■ **What the task requires**:
Copy the text from every item below line by line, without changing anything, and leave the pictures out.

■ **Data records**:
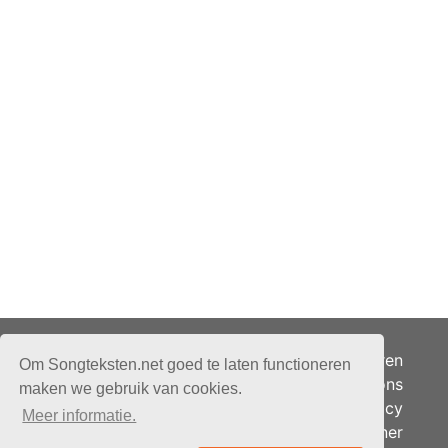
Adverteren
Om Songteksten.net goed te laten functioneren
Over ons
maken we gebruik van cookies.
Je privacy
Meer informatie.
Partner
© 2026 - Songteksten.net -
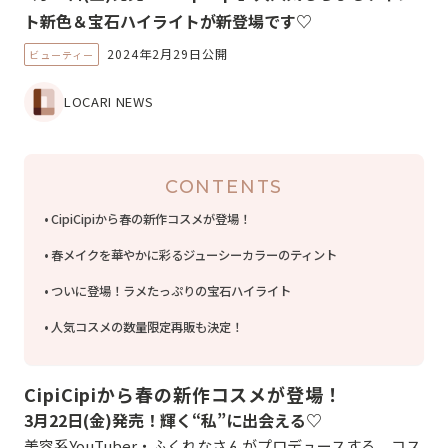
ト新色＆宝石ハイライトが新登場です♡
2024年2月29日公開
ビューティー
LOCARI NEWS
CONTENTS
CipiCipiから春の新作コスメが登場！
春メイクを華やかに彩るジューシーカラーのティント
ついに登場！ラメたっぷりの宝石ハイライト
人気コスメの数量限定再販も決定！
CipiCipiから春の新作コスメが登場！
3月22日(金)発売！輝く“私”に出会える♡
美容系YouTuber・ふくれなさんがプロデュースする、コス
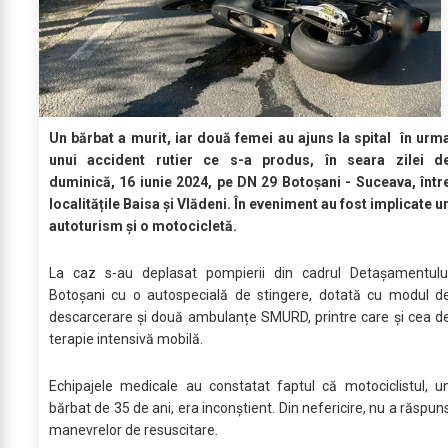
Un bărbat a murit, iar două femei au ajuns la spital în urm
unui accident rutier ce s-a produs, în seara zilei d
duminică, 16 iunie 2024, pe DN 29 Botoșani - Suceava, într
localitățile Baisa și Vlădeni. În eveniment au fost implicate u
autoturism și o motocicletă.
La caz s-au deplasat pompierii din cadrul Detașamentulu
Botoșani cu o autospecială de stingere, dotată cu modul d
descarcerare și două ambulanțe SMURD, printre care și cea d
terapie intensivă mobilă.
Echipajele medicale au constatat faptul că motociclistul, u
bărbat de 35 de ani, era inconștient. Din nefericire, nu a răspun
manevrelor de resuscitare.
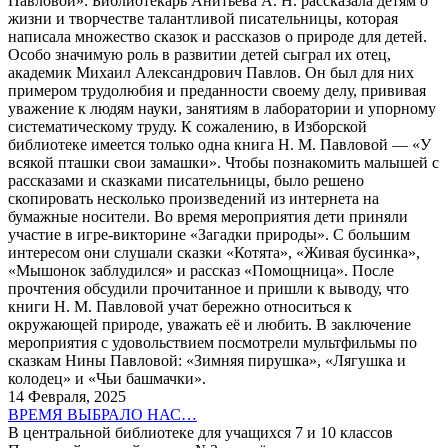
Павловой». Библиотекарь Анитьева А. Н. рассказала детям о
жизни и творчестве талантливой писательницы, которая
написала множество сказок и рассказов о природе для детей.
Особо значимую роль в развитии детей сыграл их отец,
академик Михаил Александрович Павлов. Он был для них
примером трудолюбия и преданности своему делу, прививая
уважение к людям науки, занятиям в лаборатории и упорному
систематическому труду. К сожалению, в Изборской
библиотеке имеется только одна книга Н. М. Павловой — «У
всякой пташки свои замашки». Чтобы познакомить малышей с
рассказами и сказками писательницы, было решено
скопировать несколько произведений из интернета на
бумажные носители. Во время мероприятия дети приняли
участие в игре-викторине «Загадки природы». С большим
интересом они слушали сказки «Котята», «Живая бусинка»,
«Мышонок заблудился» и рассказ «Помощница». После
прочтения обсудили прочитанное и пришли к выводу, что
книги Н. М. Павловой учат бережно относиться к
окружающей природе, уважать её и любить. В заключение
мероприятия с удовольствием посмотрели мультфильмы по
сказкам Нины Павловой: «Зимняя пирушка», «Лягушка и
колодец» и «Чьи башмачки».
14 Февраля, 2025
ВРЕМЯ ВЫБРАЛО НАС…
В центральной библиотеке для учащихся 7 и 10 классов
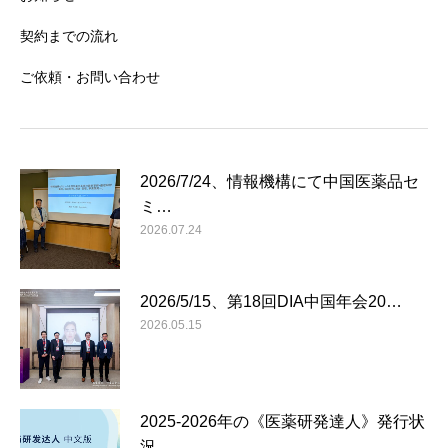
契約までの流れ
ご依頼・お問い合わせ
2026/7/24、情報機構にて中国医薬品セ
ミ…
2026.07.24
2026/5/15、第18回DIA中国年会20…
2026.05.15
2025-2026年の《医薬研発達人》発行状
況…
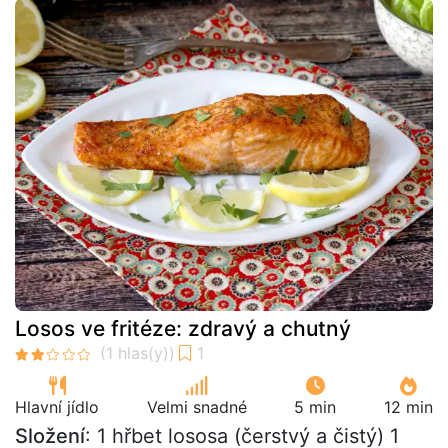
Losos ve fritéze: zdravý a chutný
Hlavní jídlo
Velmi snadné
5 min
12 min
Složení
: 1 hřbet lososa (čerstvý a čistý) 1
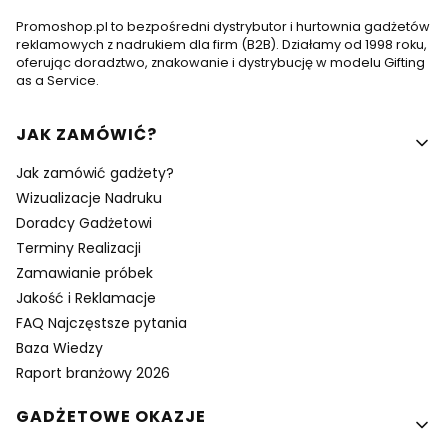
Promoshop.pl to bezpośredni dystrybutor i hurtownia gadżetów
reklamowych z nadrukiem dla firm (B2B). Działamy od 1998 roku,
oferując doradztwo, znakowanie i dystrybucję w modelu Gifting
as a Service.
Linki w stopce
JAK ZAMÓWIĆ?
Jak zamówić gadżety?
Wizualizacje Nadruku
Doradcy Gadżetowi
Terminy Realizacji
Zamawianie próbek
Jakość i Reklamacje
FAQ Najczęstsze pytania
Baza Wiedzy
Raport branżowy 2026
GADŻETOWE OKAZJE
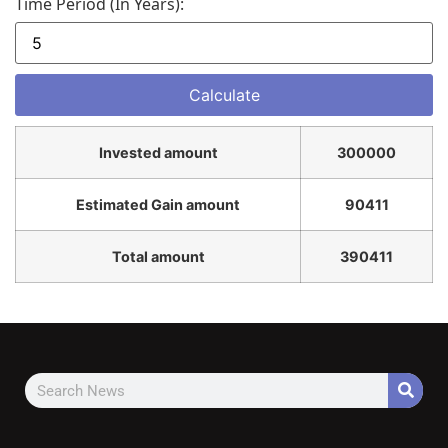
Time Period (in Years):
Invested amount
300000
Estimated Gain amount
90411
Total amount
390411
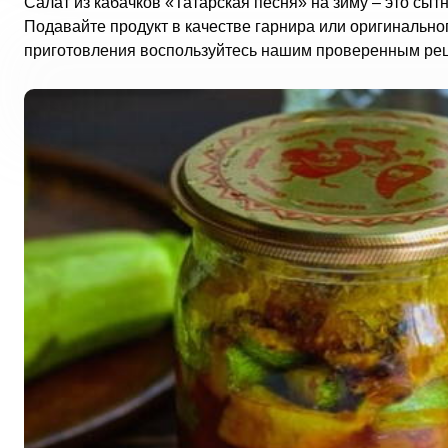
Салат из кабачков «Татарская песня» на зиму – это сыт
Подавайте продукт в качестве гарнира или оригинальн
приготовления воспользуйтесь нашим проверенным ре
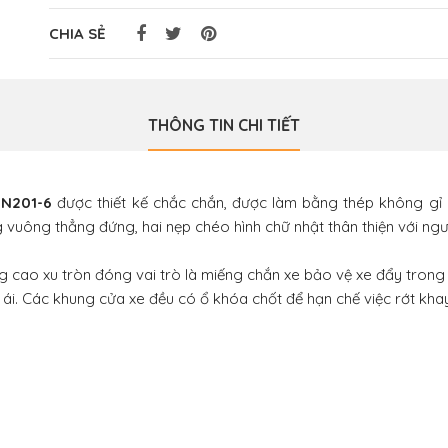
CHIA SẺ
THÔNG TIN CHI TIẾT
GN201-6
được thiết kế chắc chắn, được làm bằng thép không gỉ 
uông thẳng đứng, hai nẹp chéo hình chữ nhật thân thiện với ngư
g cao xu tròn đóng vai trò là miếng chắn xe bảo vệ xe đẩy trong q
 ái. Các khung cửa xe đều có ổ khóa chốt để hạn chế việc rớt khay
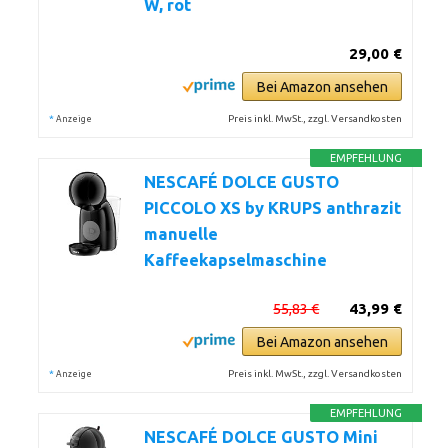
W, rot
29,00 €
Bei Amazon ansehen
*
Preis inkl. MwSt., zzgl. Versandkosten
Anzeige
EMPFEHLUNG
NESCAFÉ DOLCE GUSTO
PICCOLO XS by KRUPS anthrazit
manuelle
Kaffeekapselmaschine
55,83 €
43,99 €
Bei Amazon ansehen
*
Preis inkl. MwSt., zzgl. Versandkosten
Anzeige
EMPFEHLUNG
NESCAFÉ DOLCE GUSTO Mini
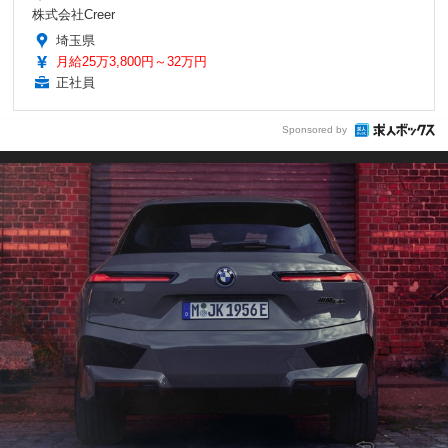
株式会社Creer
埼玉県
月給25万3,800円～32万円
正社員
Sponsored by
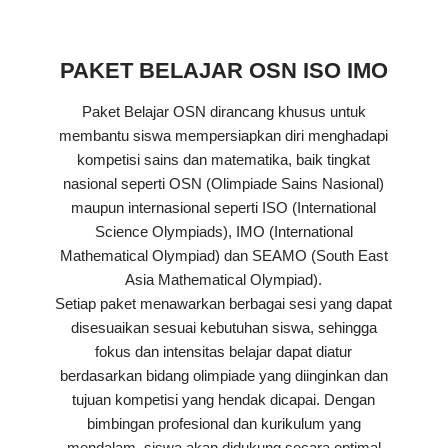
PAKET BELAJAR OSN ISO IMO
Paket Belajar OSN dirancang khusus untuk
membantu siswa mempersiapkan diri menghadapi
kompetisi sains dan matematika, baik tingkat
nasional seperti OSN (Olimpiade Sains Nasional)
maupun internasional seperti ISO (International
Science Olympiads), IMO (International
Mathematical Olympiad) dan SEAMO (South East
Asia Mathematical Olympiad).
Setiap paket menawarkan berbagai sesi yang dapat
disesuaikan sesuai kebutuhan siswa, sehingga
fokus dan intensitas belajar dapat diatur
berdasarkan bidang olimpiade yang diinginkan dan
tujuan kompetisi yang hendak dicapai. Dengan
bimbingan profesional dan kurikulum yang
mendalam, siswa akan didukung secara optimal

■ **Your response**:
Adverteren
Om Songteksten.net goed te laten functioneren
Over ons
maken we gebruik van cookies.
Je privacy
Meer informatie.
Partner
© 2026 - Songteksten.net -
ト新色＆宝石ハイライトが新登場です♡
2024年2月29日公開
ビューティー
LOCARI NEWS
CONTENTS
CipiCipiから春の新作コスメが登場！
春メイクを華やかに彩るジューシーカラーのティント
ついに登場！ラメたっぷりの宝石ハイライト
人気コスメの数量限定再販も決定！
CipiCipiから春の新作コスメが登場！
3月22日(金)発売！輝く“私”に出会える♡
美容系YouTuber・ふくれなさんがプロデュースする、コス
Un bărbat a murit, iar două femei au ajuns la spital în urm
unui accident rutier ce s-a produs, în seara zilei d
duminică, 16 iunie 2024, pe DN 29 Botoșani - Suceava, într
localitățile Baisa și Vlădeni. În eveniment au fost implicate u
autoturism și o motocicletă.
La caz s-au deplasat pompierii din cadrul Detașamentulu
Botoșani cu o autospecială de stingere, dotată cu modul d
descarcerare și două ambulanțe SMURD, printre care și cea d
terapie intensivă mobilă.
Echipajele medicale au constatat faptul că motociclistul, u
bărbat de 35 de ani, era inconștient. Din nefericire, nu a răspun
manevrelor de resuscitare.
Павловой». Библиотекарь Анитьева А. Н. рассказала детям о
жизни и творчестве талантливой писательницы, которая
написала множество сказок и рассказов о природе для детей.
Особо значимую роль в развитии детей сыграл их отец,
академик Михаил Александрович Павлов. Он был для них
примером трудолюбия и преданности своему делу, прививая
уважение к людям науки, занятиям в лаборатории и упорному
систематическому труду. К сожалению, в Изборской
библиотеке имеется только одна книга Н. М. Павловой — «У
всякой пташки свои замашки». Чтобы познакомить малышей с
рассказами и сказками писательницы, было решено
скопировать несколько произведений из интернета на
бумажные носители. Во время мероприятия дети приняли
участие в игре-викторине «Загадки природы». С большим
интересом они слушали сказки «Котята», «Живая бусинка»,
«Мышонок заблудился» и рассказ «Помощница». После
прочтения обсудили прочитанное и пришли к выводу, что
книги Н. М. Павловой учат бережно относиться к
окружающей природе, уважать её и любить. В заключение
мероприятия с удовольствием посмотрели мультфильмы по
сказкам Нины Павловой: «Зимняя пирушка», «Лягушка и
колодец» и «Чьи башмачки».
14 Февраля, 2025
ВРЕМЯ ВЫБРАЛО НАС…
В центральной библиотеке для учащихся 7 и 10 классов
契約までの流れ
ご依頼・お問い合わせ
2026/7/24、情報機構にて中国医薬品セ
ミ…
2026.07.24
2026/5/15、第18回DIA中国年会20…
2026.05.15
2025-2026年の《医薬研発達人》発行状
況…
Losos ve fritéze: zdravý a chutný
Hlavní jídlo
Velmi snadné
5 min
12 min
Složení
: 1 hřbet lososa (čerstvý a čistý) 1
Promoshop.pl to bezpośredni dystrybutor i hurtownia gadżetów
reklamowych z nadrukiem dla firm (B2B). Działamy od 1998 roku,
oferując doradztwo, znakowanie i dystrybucję w modelu Gifting
as a Service.
Linki w stopce
JAK ZAMÓWIĆ?
Jak zamówić gadżety?
Wizualizacje Nadruku
Doradcy Gadżetowi
Terminy Realizacji
Zamawianie próbek
Jakość i Reklamacje
FAQ Najczęstsze pytania
Baza Wiedzy
Raport branżowy 2026
GADŻETOWE OKAZJE
Time Period (in Years):
Invested amount
300000
Estimated Gain amount
90411
Total amount
390411
Салат из кабачков «Татарская песня» на зиму – это сыт
Подавайте продукт в качестве гарнира или оригинальн
приготовления воспользуйтесь нашим проверенным ре
CHIA SẺ
THÔNG TIN CHI TIẾT
GN201-6
được thiết kế chắc chắn, được làm bằng thép không gỉ 
uông thẳng đứng, hai nẹp chéo hình chữ nhật thân thiện với ngư
g cao xu tròn đóng vai trò là miếng chắn xe bảo vệ xe đẩy trong q
 ái. Các khung cửa xe đều có ổ khóa chốt để hạn chế việc rớt khay
W, rot
29,00 €
Bei Amazon ansehen
*
Preis inkl. MwSt., zzgl. Versandkosten
Anzeige
EMPFEHLUNG
NESCAFÉ DOLCE GUSTO
PICCOLO XS by KRUPS anthrazit
manuelle
Kaffeekapselmaschine
55,83 €
43,99 €
Bei Amazon ansehen
*
Preis inkl. MwSt., zzgl. Versandkosten
Anzeige
EMPFEHLUNG
NESCAFÉ DOLCE GUSTO Mini
株式会社Creer
埼玉県
月給25万3,800円～32万円
正社員
Sponsored by
PAKET BELAJAR OSN ISO IMO
Paket Belajar OSN dirancang khusus untuk
membantu siswa mempersiapkan diri menghadapi
kompetisi sains dan matematika, baik tingkat
nasional seperti OSN (Olimpiade Sains Nasional)
maupun internasional seperti ISO (International
Science Olympiads), IMO (International
Mathematical Olympiad) dan SEAMO (South East
Asia Mathematical Olympiad).
Setiap paket menawarkan berbagai sesi yang dapat
disesuaikan sesuai kebutuhan siswa, sehingga
fokus dan intensitas belajar dapat diatur
berdasarkan bidang olimpiade yang diinginkan dan
tujuan kompetisi yang hendak dicapai. Dengan
bimbingan profesional dan kurikulum yang
mendalam, siswa akan didukung secara optimal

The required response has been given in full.